ASSIGNMENT | Take the entries below and print only the lines from the one with "by the participant?" through the one with "Textbook: Tao, *Measure", exactly as they stand, both ends included.

Stored data entries:

┌──

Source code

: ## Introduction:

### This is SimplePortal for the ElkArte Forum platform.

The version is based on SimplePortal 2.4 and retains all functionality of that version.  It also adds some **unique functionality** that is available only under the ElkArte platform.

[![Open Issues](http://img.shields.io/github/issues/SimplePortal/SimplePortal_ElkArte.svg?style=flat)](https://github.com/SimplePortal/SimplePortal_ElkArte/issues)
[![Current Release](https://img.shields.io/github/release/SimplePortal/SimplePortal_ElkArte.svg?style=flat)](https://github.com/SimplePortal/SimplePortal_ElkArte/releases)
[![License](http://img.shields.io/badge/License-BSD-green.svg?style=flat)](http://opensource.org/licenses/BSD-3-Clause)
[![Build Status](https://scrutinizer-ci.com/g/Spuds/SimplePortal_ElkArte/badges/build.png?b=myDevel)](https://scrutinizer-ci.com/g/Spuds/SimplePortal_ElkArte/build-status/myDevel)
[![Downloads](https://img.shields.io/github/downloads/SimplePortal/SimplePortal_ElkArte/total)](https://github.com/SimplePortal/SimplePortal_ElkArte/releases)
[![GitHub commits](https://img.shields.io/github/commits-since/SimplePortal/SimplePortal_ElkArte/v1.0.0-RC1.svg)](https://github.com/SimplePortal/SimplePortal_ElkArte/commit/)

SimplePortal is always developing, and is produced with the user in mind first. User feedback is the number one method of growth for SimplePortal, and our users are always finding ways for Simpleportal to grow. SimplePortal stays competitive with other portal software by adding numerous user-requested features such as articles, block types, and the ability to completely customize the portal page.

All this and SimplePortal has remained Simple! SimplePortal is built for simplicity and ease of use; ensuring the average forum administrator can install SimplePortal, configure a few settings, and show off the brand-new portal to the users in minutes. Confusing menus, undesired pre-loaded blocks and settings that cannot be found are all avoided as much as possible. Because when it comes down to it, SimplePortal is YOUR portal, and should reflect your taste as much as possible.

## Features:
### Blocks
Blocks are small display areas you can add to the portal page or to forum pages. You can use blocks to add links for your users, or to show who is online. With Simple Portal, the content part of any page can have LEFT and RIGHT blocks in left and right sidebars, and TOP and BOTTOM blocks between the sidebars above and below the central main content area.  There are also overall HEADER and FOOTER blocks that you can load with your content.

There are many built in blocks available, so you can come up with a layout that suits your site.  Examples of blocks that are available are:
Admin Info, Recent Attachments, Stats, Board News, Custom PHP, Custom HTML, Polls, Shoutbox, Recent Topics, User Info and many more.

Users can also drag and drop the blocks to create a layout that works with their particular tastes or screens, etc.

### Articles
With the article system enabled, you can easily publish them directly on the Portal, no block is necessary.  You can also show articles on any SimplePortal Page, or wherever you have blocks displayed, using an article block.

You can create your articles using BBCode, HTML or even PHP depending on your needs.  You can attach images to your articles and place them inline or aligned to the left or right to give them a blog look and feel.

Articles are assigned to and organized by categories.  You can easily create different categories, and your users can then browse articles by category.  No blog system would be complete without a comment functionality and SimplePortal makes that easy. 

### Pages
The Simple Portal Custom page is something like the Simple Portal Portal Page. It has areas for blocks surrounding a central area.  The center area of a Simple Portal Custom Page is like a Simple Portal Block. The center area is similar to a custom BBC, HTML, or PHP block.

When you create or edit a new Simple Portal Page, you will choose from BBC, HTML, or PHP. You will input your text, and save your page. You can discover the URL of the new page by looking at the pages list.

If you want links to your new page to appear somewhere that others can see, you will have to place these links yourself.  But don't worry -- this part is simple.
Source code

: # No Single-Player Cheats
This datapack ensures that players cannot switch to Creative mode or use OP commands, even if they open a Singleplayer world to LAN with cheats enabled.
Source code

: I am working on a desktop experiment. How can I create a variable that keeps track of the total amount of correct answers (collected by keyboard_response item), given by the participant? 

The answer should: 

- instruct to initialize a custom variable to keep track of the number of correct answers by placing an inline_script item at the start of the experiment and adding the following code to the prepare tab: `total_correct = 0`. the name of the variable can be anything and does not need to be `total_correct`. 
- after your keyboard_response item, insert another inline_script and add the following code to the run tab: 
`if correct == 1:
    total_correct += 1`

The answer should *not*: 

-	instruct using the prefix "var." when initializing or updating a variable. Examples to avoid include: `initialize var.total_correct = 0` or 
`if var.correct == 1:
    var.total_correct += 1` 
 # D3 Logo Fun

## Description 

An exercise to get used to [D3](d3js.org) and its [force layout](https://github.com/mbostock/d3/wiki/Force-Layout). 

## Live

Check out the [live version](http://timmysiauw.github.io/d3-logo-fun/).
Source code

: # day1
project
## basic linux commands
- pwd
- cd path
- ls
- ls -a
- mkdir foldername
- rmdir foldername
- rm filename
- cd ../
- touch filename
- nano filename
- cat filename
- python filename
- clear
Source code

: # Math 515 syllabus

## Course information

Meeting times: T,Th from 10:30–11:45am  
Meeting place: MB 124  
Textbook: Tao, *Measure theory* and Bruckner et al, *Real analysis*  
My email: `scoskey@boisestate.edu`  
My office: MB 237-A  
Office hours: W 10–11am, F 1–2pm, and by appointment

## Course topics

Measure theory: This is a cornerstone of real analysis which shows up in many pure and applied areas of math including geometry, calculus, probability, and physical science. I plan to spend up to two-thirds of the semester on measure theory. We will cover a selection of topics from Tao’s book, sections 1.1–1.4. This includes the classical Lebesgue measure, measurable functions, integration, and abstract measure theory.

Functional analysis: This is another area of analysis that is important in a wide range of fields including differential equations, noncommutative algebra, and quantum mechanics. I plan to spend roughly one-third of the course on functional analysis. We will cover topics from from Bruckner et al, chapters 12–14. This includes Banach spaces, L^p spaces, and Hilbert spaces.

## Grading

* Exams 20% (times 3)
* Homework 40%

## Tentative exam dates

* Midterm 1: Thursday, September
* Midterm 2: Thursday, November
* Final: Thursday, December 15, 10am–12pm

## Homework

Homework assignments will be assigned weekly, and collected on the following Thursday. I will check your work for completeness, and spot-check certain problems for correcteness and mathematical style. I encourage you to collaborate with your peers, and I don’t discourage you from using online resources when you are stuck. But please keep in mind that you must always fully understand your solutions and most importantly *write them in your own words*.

└──
┌──

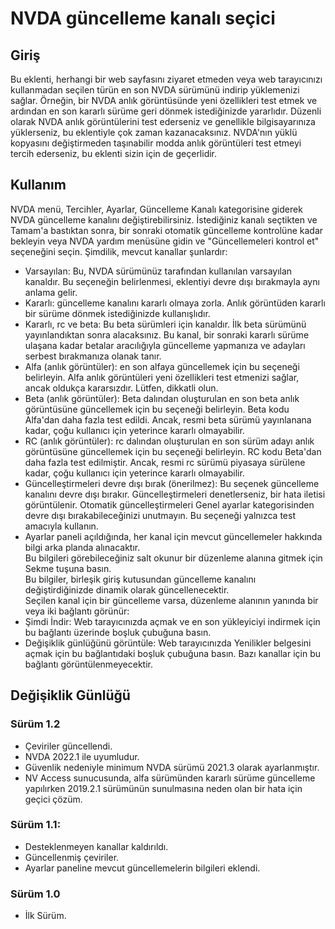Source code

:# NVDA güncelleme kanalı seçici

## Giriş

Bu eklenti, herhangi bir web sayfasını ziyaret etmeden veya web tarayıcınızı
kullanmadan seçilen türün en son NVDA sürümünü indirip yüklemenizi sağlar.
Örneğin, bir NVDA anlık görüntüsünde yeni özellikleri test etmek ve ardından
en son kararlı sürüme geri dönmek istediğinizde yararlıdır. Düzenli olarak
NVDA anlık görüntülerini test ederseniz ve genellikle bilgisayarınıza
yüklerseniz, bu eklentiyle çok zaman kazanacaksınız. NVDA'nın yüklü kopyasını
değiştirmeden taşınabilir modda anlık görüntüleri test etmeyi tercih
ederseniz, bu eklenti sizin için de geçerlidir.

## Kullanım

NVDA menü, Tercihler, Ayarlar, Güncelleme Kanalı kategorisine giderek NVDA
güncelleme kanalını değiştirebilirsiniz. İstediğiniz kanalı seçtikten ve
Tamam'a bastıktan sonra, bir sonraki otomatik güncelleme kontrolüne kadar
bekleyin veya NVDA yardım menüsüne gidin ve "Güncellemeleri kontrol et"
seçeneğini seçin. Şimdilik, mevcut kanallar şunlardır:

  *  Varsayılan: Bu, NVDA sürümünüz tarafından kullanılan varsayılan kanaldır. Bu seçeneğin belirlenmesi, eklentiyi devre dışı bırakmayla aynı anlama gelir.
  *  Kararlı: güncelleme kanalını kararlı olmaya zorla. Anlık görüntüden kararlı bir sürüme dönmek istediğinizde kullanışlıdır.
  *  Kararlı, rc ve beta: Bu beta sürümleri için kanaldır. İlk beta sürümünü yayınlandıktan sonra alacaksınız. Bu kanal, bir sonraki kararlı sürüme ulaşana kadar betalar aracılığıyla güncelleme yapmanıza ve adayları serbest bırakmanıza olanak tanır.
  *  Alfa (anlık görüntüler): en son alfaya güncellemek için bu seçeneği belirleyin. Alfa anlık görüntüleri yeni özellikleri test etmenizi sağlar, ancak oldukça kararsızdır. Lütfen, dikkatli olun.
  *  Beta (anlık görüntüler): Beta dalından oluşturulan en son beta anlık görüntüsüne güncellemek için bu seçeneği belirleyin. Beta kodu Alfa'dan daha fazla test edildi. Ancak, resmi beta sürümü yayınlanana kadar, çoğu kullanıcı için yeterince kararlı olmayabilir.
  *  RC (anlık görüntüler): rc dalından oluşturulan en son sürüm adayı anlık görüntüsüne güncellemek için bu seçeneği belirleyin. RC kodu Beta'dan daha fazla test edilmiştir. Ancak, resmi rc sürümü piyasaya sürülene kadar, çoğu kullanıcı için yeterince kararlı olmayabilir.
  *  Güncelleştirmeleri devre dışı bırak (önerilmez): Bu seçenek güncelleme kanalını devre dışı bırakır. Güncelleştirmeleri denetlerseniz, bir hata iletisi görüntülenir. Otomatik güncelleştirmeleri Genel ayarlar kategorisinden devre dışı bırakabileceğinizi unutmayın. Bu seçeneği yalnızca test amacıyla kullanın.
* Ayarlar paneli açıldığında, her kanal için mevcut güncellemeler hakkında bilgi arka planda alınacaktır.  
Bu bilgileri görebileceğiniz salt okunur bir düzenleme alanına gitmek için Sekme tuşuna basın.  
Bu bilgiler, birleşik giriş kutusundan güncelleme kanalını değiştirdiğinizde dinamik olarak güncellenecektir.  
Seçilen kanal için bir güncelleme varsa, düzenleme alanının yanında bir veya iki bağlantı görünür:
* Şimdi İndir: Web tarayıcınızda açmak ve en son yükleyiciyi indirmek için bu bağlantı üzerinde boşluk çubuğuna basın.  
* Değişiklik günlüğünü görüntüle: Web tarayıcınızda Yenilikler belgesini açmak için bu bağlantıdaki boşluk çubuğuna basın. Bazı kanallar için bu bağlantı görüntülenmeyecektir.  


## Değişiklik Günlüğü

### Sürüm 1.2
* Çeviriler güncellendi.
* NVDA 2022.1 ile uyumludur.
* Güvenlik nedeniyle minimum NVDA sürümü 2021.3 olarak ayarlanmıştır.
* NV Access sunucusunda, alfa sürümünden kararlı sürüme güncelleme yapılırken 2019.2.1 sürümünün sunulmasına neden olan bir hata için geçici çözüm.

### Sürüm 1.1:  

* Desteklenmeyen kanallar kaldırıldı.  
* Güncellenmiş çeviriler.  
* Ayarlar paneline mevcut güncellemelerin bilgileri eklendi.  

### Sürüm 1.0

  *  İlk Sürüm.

└──
┌──

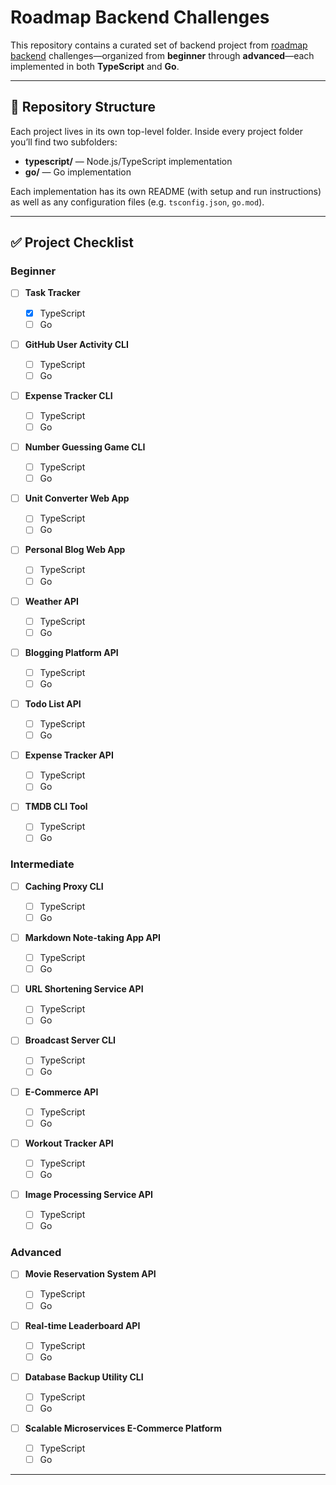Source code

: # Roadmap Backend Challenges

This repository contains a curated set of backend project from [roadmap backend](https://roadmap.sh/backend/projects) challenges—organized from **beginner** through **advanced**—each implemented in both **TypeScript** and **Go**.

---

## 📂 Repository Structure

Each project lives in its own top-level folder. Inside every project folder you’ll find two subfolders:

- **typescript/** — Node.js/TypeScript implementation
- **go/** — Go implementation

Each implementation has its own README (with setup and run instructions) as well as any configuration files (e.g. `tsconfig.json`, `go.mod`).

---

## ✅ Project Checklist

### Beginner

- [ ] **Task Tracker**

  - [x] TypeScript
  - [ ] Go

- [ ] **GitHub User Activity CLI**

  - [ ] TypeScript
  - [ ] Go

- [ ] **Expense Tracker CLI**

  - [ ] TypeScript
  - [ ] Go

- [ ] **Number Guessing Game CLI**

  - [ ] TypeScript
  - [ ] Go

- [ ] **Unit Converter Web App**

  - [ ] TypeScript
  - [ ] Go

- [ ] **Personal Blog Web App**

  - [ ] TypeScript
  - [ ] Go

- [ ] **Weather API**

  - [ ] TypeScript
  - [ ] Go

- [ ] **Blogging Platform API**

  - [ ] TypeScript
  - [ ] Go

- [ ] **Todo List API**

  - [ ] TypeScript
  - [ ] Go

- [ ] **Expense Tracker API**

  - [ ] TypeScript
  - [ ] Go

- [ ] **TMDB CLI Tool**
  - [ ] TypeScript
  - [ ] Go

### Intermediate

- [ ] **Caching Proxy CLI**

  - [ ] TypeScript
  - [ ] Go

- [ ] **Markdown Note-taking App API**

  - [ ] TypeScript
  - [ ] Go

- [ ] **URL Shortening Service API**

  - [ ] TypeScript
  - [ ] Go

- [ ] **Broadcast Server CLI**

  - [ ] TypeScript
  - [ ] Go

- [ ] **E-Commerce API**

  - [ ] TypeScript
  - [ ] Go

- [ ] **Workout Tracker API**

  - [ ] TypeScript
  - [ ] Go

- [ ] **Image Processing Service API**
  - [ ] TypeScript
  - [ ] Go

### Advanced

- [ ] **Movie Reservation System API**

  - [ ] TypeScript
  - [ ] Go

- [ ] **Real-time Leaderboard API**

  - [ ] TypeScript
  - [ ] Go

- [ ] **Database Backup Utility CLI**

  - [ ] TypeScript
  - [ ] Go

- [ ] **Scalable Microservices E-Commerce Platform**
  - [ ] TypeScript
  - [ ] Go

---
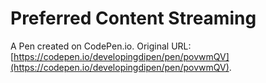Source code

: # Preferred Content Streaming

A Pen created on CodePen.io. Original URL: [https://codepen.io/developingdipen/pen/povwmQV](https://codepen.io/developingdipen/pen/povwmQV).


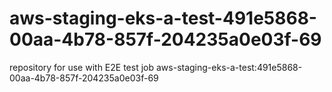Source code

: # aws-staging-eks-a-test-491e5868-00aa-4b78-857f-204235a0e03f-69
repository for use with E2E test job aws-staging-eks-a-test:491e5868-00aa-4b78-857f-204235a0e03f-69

└──

RESPONSE TO THIS EXERCISE |
: I am working on a desktop experiment. How can I create a variable that keeps track of the total amount of correct answers (collected by keyboard_response item), given by the participant? 

The answer should: 

- instruct to initialize a custom variable to keep track of the number of correct answers by placing an inline_script item at the start of the experiment and adding the following code to the prepare tab: `total_correct = 0`. the name of the variable can be anything and does not need to be `total_correct`. 
- after your keyboard_response item, insert another inline_script and add the following code to the run tab: 
`if correct == 1:
    total_correct += 1`

The answer should *not*: 

-	instruct using the prefix "var." when initializing or updating a variable. Examples to avoid include: `initialize var.total_correct = 0` or 
`if var.correct == 1:
    var.total_correct += 1` 
 # D3 Logo Fun

## Description 

An exercise to get used to [D3](d3js.org) and its [force layout](https://github.com/mbostock/d3/wiki/Force-Layout). 

## Live

Check out the [live version](http://timmysiauw.github.io/d3-logo-fun/).
Source code

: # day1
project
## basic linux commands
- pwd
- cd path
- ls
- ls -a
- mkdir foldername
- rmdir foldername
- rm filename
- cd ../
- touch filename
- nano filename
- cat filename
- python filename
- clear
Source code

: # Math 515 syllabus

## Course information

Meeting times: T,Th from 10:30–11:45am  
Meeting place: MB 124  
Textbook: Tao, *Measure theory* and Bruckner et al, *Real analysis*  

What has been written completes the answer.